叩首起身时,他忽然听见黑衣执记司执记翻页的细响。那声音很轻,却像在提醒他:密项薄册已经打开了。打开了,就意味着某些名字迟早会被写进去。写进去之前,必须让每一个“缺口”都变成铁证,让任何名字都无法随意被塞进空白里。

听序厅的门再次打开,冷风灌入。白袍随侍宣令:“退。按长老令,三线并行,三刻一报。执律堂封控持续,禁息阵不撤。”

众人分线散去。

江砚抱起清册与镜卷时,指腹掠过残页撕裂处的纤维毛刺,那触感像一根极细的刺扎进皮肤——不疼,却让人清醒到发冷。他知道,从这一刻起,暗渠不会再只是试探。它已经动过执律弟子的命,也敢在监库用印链条上写“北银九”。下一步,它要么加速收口,把霍雍钉死;要么更狠一点,把“北银九”也做成一把能砍人的刀,逼执律堂在两把刀里选一把。

而他要做的,只能是把刀柄上的指纹、刀刃上的缺口、刀鞘里的灰末,全都写出来。

写到谁都没法再假装看不见。

走出听序厅,廊灯昏黄。江砚的影子被拉得很长,长到像一条被钉在地上的线。红袍随侍已在廊下等他,目光沉冷:“回案牍房。把三重点画成图。先画钥匙链条,再画总印链条,再画扣组出入库链条。缺口要标红,谁签押空白、谁总印压场、谁出入库记录同型,都要写得让人无法狡辩。”

江砚低声应下:“明白。”

随侍又补了一句,声音压得更低,像从牙缝里磨出来:“还有一件事。那具执律弟子的尸身,我亲自验过。指甲缝里有灰燃末,但灰燃末里夹了一丝极细的银粉——银粉不是灰燃末本身的东西,更像银线靴底覆贴用的银纹贴片刮下来的。你把这条写进图里。”

江砚的心脏猛地一缩。

银粉。

银线靴覆贴的银粉,竟出现在执律弟子指甲缝里。说明死者临死前抓过什么,抓过银线,抓过覆贴层。也许他看见了换靴的人,也许他在监印房暗格被撕页时伸手阻拦,抓到了那个人的靴底。
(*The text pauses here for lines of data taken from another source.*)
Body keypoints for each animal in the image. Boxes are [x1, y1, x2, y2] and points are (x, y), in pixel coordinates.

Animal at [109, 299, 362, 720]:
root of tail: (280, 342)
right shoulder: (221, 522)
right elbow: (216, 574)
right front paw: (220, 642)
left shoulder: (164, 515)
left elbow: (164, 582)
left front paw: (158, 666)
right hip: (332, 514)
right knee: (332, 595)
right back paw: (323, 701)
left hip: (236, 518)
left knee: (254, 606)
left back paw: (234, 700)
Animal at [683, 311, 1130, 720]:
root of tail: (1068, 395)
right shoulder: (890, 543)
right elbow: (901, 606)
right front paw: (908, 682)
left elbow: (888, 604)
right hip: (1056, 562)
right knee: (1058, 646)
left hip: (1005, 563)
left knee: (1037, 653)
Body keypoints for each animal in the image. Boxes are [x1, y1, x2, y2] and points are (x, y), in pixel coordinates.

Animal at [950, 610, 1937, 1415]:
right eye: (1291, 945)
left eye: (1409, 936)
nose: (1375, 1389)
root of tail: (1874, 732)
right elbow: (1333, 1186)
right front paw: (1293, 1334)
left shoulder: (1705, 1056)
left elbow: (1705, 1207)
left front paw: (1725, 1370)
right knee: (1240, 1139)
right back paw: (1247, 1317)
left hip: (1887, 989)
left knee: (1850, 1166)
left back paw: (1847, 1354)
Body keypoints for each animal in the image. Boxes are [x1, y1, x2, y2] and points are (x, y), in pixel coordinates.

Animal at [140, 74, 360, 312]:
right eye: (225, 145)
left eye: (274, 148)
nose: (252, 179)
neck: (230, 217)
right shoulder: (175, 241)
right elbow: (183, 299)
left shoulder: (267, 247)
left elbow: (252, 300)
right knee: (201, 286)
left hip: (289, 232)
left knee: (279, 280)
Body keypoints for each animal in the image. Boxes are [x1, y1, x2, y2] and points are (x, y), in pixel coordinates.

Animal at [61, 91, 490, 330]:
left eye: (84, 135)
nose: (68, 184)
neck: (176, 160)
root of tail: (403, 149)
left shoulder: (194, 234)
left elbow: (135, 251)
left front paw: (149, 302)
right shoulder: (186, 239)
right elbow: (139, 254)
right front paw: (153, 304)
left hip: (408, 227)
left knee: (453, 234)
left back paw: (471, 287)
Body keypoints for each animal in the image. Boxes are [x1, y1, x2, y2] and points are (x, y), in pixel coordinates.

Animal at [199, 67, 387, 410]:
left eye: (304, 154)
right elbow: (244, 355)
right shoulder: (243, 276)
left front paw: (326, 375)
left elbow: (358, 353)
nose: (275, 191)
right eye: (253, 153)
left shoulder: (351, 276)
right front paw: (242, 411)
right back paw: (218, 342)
如果这条成立,那么“动印的人”与“动靴的人”就不再是两条线,而是同一只手。

同一只手,既能写“北银九”,又能覆贴“银十七”。

江砚没有说话,只把镜卷抱得更紧。那一刻他终于确定:案子真正的核心不是一个名字,而是一套能让名字随意被换、被借、被做成刀的机制。机制不拆,谁都可能成为下一个霍雍,成为下一个被写死的名字。

廊风依旧干冷。案牍房的门在前方等着,像另一口更深的井。江砚迈步,腕内侧临录牌的热又一次冒上来,热得让人发痛。

他知道,今夜他要画的那张图,不是给人看的,是给暗渠看的。

图越清晰,暗渠越难走。

暗渠越难走,刀就越可能转回握刀的人手里。